Your advice is requested on this.
I have a possible client who wants to talk about a site revamp of an ancient static site (html + css & using sql databases) with me. They’re considering using WordPress or Drupal with the revamp. Currently they experience many DDoS attacks.
If I’m hired to overhaul this mammoth-sized website, I’m thinking of at the very first deploying Cloudflare on the old site to help ward off the DDoS while constructing the new site.
I have only used CF with websites that use a CDN. Is it possible to do with a static site wielding more than 500 pages? Is it feasible?
Any and all thoughts are most welcome.
Thanks in advance, Dinx.
As far as limits on page counts there are none, obviously the cache ratio won’t be high if there is low traffic, but as far DDoS they should decrease and be absorbed better.
The one concern I’d have in a situation like this would be to try and change their origin server IP address once moved to Cloudflare, since their site is already under DDoS attacks.
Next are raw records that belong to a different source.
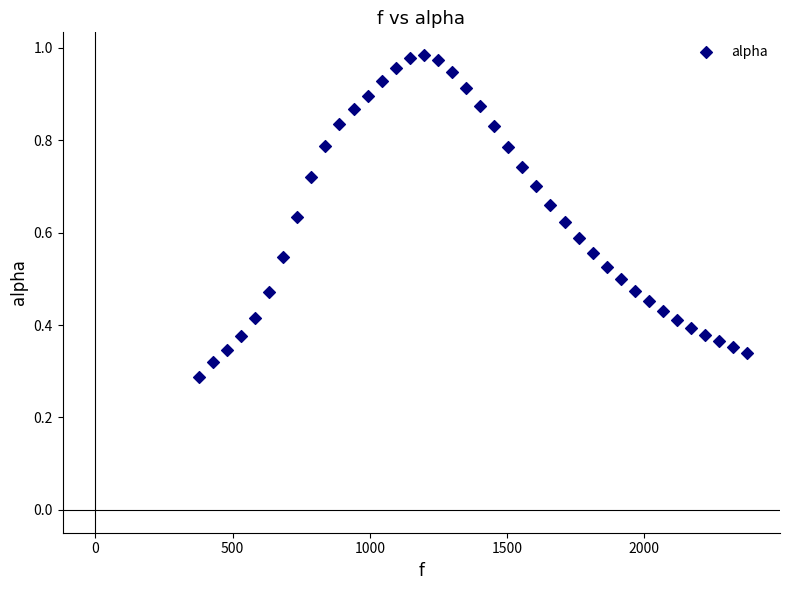

What is the range of X values (max minus min)?

1998.3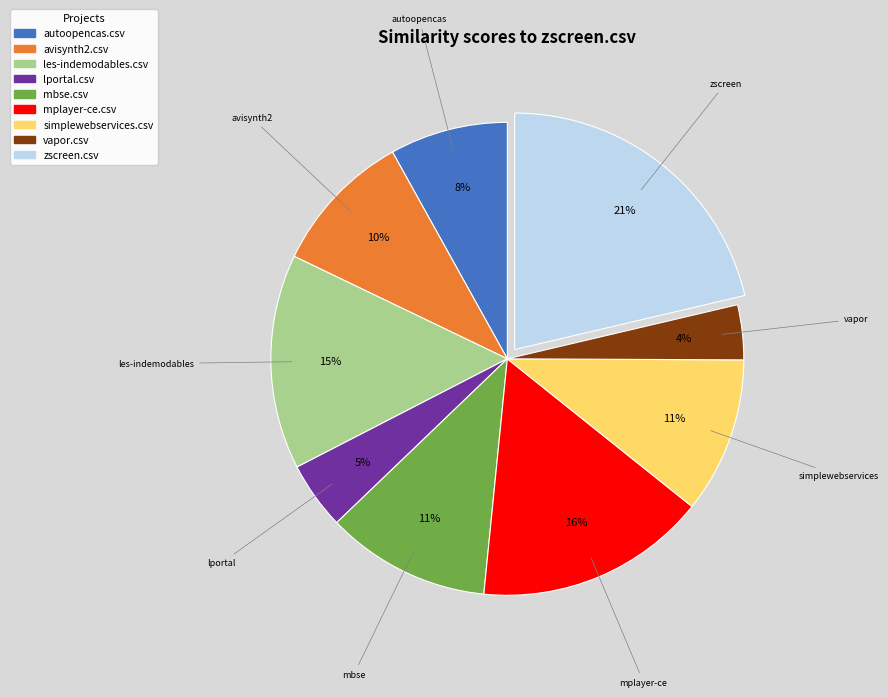

Does les-indemodables.csv account for over 50% of the chart?

No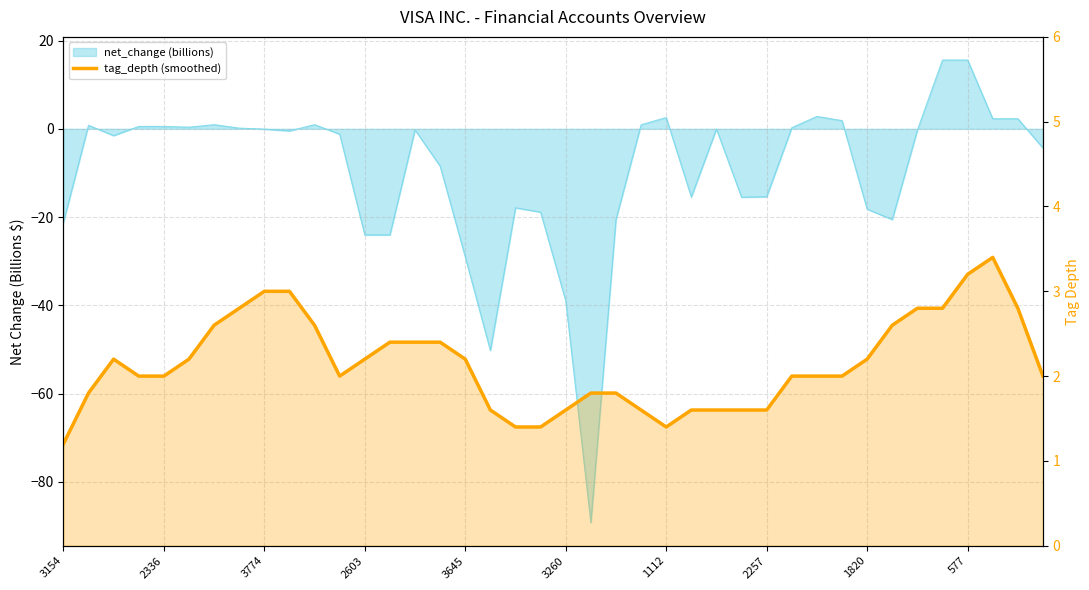

The value at 10 is 2.6. True or false?

True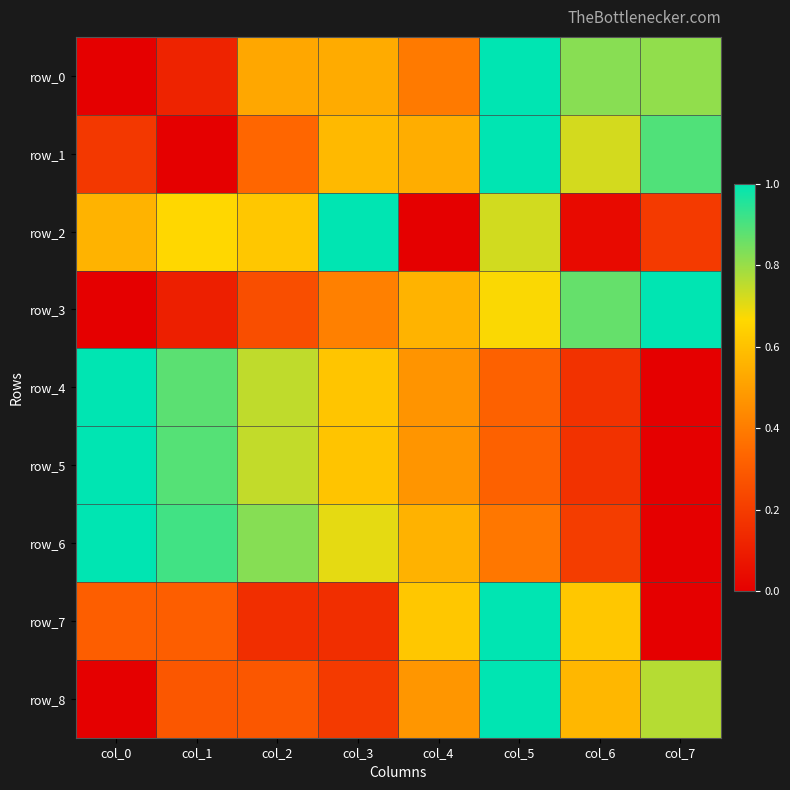

What is the difference between the row_0 values at col_5 and col_2?

0.5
The criminals behind the attacks already know their IP address, and having Cloudflare in front of them will require blocking any access not coming from Cloudflare at the server level, otherwise Cloudflare protections won’t kick in. You can check Cloudflare IPs here: https://www.cloudflare.com/ips.
However, in my view it would be a waste of their server firewall power to deflect a gazillion requests, if you could obtain a new IP address after the migration to Cloudflare, as that would then obfuscate the new IP and create another level of protection. But even with a new IP address, the recommendation above of rejecting requests not coming from Cloudflare still prevails.
You should also consider a Page Rule with setting Cache Level: Cache Everything for paths containing HTML files with content that in static in nature.
I think - and I’ll know more soon after our meeting - that the traffic is actually quite high. There is a dedicated audience for this site. And the site is continually being updated with new info.
I think that they are using Cloudfront and so your suggestion of obtaining a new IP address is … pretty easy. It’s been a while since I worked on any site using amazon servers but I think it’s just a matter of stopping an instance, and then starting it back up. And making sure the domain is using the updated IP address.
But in terms of deflecting any traffic that’s not coming from Cloudflare – that’s very helpful.
I just want to stop or lessen the attacks which I believe are happening regularly. So that I can then focus on the gargantuan task of switching over to a CMS.
Thanks to you both - matteo and floripare for your insights.
This topic was automatically closed after 14 days. New replies are no longer allowed.